Wightman came of an old Dumfriesshire family, the son of William Wightman, gentleman, of St. Clement's, London. He was an undergraduate of University College, Oxford, where he matriculated on 23 March 1801, and on 21 June was elected to a Michel exhibition at Queen's College, graduating BA on 30 May 1805, and MA on 23 Oct. 1809; from 1859 to 1863 he was an honorary fellow of his college.

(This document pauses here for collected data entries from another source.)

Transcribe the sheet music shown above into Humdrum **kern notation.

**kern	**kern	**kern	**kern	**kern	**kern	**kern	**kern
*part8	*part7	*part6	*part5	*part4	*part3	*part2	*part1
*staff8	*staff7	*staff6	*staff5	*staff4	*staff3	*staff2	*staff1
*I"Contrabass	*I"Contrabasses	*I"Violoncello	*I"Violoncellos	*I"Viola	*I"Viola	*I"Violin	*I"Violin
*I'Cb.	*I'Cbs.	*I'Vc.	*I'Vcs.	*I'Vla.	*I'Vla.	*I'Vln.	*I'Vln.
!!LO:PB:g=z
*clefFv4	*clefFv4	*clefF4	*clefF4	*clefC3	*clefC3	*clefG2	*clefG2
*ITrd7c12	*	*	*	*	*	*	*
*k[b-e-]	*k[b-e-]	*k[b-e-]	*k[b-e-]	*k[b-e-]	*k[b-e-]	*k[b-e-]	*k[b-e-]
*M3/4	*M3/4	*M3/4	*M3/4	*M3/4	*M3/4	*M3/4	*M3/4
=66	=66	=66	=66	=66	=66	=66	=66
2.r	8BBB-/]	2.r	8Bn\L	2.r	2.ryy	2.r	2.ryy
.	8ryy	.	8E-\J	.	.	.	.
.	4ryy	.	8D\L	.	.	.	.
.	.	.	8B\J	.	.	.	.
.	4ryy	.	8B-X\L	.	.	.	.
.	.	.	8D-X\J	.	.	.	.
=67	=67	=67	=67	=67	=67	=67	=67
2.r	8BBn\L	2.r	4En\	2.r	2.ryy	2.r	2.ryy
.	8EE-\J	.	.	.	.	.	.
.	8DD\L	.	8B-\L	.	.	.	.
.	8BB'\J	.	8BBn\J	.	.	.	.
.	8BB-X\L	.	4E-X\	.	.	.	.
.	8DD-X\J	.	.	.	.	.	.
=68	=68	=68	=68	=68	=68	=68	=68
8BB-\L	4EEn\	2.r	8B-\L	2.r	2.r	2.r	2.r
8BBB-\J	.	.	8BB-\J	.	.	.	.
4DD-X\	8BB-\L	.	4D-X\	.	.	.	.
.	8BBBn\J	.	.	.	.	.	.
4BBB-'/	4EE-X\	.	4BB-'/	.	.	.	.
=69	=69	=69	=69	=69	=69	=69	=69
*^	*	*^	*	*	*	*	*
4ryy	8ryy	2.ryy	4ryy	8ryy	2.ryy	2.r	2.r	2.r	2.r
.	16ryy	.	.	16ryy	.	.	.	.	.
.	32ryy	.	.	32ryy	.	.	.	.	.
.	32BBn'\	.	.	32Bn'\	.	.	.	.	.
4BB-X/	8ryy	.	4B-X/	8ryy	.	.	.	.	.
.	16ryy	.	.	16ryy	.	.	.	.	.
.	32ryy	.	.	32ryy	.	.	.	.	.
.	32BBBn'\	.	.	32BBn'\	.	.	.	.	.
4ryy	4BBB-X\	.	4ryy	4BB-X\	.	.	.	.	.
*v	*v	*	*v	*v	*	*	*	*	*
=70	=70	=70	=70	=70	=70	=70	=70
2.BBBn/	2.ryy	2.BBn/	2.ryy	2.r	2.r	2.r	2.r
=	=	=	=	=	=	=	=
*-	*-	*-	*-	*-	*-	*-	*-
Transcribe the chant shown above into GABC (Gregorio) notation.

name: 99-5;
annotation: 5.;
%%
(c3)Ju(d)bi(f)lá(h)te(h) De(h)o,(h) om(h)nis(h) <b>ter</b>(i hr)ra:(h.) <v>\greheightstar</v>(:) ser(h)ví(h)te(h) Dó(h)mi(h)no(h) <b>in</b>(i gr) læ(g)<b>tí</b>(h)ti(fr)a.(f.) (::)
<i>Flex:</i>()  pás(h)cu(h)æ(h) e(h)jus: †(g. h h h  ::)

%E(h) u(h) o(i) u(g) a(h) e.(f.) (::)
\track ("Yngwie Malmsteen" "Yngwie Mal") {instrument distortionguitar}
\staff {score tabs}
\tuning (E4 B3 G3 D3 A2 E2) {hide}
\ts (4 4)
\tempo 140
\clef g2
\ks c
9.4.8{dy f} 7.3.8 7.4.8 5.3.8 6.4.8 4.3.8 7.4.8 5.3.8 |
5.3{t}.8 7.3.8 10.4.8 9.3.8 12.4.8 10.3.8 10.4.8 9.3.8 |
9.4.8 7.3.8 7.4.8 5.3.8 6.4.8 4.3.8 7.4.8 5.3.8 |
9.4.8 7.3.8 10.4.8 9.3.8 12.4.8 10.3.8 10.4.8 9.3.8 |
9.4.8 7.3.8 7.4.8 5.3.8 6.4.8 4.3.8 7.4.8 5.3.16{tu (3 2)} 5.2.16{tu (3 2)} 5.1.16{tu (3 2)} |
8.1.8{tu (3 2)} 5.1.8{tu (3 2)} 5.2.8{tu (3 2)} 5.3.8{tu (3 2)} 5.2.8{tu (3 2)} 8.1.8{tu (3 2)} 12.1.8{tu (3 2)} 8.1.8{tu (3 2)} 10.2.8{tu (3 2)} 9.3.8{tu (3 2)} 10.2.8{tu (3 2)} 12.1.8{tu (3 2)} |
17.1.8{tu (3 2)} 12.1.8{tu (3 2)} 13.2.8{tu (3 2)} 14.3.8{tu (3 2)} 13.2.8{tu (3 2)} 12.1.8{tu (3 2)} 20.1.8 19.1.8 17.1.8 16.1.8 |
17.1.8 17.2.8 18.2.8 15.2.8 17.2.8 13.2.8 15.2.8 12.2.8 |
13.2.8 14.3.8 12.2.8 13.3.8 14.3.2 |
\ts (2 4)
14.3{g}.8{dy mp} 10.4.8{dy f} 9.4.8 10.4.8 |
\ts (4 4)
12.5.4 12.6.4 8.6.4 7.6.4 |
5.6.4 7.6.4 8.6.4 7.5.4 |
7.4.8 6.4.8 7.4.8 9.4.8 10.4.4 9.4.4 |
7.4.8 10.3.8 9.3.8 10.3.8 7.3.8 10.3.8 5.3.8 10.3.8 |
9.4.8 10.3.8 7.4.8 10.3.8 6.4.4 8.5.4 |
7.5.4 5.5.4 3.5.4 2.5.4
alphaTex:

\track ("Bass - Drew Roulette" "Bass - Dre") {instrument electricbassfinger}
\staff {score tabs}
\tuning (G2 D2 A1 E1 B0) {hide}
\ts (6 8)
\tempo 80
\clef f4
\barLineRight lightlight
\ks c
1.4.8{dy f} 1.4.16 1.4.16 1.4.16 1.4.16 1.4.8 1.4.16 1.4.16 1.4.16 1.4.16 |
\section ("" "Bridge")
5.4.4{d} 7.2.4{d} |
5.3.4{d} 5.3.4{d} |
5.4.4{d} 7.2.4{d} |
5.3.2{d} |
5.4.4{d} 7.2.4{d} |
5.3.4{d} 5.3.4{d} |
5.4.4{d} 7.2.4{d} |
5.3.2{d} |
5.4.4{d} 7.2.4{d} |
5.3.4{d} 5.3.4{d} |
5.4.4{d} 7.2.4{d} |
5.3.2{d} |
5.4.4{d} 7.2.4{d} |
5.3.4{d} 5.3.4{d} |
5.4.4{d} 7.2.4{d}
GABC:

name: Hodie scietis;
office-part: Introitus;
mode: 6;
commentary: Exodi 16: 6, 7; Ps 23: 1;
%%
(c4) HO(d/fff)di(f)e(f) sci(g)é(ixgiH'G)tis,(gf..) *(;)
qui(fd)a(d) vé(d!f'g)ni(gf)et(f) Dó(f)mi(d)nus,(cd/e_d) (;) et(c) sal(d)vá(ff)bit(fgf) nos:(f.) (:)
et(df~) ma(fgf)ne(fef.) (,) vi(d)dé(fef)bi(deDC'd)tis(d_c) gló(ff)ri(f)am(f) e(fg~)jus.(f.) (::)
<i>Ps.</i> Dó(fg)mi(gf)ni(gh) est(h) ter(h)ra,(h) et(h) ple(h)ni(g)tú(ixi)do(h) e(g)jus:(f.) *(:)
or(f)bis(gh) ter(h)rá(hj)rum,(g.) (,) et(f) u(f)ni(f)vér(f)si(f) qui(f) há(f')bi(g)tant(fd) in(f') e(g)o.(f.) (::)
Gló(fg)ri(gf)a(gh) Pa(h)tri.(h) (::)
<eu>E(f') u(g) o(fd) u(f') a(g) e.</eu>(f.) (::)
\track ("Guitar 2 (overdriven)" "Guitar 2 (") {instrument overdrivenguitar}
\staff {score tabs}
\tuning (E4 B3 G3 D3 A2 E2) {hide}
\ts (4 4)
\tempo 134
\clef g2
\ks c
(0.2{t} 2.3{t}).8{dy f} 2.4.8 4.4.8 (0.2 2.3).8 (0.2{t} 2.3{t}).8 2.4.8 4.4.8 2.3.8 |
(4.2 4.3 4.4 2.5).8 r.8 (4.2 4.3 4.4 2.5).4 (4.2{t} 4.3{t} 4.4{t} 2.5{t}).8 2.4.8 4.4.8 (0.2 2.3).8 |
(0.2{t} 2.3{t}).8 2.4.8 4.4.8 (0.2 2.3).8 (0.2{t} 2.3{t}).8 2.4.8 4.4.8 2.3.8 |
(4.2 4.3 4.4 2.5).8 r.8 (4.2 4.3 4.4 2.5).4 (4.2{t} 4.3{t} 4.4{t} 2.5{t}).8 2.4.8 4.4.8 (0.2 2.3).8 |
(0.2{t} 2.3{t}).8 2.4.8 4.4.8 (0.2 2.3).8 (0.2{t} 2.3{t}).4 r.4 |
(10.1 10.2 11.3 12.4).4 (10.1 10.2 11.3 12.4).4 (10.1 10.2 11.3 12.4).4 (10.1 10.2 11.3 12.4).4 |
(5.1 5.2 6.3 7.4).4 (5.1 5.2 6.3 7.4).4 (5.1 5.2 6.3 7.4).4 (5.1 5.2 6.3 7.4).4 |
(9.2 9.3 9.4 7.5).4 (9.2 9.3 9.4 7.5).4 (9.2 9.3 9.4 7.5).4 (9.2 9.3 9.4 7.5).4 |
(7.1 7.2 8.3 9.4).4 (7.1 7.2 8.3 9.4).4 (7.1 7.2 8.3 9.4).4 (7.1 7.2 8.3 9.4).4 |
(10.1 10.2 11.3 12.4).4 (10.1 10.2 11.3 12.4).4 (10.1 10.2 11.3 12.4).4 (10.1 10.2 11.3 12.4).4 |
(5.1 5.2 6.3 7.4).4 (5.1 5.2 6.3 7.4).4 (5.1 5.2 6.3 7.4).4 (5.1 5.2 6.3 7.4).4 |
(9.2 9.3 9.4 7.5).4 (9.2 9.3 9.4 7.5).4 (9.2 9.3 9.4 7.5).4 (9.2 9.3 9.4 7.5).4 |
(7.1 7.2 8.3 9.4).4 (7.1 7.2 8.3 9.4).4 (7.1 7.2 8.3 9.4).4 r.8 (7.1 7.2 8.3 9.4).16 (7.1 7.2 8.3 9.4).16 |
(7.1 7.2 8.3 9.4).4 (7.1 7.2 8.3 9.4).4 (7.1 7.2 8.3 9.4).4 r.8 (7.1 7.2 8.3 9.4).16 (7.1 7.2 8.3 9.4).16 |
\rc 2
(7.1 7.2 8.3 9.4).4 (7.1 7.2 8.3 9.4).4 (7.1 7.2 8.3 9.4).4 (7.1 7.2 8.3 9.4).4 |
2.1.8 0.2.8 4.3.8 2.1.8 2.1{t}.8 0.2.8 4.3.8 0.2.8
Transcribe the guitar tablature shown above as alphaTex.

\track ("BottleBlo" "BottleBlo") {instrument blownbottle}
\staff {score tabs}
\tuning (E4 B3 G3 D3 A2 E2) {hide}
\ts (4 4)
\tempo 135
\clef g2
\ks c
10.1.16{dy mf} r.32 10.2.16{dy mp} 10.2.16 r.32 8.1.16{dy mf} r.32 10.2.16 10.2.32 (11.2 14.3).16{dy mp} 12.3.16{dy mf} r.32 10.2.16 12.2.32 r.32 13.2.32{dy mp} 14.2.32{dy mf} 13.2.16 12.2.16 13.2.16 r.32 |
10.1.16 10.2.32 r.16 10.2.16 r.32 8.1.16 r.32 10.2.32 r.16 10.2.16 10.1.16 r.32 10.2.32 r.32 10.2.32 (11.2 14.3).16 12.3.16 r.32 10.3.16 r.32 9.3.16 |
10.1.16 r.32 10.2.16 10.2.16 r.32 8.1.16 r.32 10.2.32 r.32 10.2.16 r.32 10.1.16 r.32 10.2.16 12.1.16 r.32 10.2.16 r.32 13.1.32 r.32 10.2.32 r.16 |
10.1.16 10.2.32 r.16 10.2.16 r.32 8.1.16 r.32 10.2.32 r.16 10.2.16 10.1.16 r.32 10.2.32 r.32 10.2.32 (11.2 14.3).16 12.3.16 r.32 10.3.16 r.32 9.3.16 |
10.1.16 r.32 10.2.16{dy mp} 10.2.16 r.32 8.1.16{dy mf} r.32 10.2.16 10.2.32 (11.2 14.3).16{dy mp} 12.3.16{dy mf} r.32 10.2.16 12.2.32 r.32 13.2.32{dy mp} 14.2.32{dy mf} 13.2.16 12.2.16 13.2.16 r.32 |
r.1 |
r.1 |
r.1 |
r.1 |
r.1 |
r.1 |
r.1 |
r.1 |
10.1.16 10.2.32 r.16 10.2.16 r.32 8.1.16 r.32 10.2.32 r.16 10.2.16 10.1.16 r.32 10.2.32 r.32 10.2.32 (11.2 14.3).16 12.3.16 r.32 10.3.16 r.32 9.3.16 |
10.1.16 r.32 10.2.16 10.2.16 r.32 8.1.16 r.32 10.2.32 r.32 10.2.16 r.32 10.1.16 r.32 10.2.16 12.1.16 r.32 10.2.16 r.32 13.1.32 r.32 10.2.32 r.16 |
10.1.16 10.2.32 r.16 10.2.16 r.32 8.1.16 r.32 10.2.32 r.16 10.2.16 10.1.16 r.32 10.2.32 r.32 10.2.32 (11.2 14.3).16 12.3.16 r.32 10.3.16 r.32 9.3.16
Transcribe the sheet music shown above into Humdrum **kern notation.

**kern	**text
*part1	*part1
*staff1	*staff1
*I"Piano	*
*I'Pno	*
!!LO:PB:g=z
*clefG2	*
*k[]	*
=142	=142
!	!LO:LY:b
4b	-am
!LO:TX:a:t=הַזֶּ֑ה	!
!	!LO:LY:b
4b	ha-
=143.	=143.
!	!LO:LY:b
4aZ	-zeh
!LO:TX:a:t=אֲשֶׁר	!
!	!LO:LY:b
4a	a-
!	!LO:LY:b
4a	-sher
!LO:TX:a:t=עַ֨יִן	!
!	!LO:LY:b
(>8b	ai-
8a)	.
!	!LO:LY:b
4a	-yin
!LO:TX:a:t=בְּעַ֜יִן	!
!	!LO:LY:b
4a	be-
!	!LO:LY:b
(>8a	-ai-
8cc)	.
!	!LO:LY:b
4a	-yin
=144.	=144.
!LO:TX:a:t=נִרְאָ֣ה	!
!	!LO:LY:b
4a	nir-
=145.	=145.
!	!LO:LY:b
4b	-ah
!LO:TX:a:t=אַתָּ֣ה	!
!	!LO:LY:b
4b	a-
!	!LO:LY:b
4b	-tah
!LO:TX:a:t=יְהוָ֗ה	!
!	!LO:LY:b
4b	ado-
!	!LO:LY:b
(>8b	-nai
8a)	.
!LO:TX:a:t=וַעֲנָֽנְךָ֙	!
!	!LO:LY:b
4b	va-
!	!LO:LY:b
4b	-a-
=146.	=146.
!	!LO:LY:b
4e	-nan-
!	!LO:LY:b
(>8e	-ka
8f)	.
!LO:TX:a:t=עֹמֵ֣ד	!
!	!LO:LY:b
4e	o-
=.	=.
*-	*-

On 31 Jan. 1804 he entered Lincoln's Inn, and, after some years of practice as a special pleader, he was called to the bar in 1821. In 1830 he transferred himself to the Inner Temple and joined the Northern Circuit. He was known as an exceptionally sound and clear-headed lawyer, and for several years held the important post of junior counsel to the treasury. He was appointed a member of the commission of 1830 upon the practice of the common law courts, and of that of 1833 upon the proposal for a criminal law digest. He was engaged in many celebrated cases, particularly the prosecutions arising out of the Bristol riots; but, owing to an almost excessive modesty, was little known except to his profession. In February 1841 he was promoted to a judgeship of the Queen's Bench, on the resignation of Mr. Justice Littledale, and was knighted on 28 April, and here he served as a judge for nearly twenty-three years. While on circuit at York, on 9 December 1863, he was seized with an attack of apoplexy, and died next day. He married in 1819, a daughter of James Baird of Lasswade, near Edinburgh.

Wightman's preeminent qualities as a lawyer were accuracy and caution. As a judge he had deep learning, a faculty of lucid reasoning, and abundance of good sense. He was courteous, firm, and dignified, and added greatly to the strength of the court of which he was a member. He had also great humour, considerable literary gifts, and was widely read in English letters.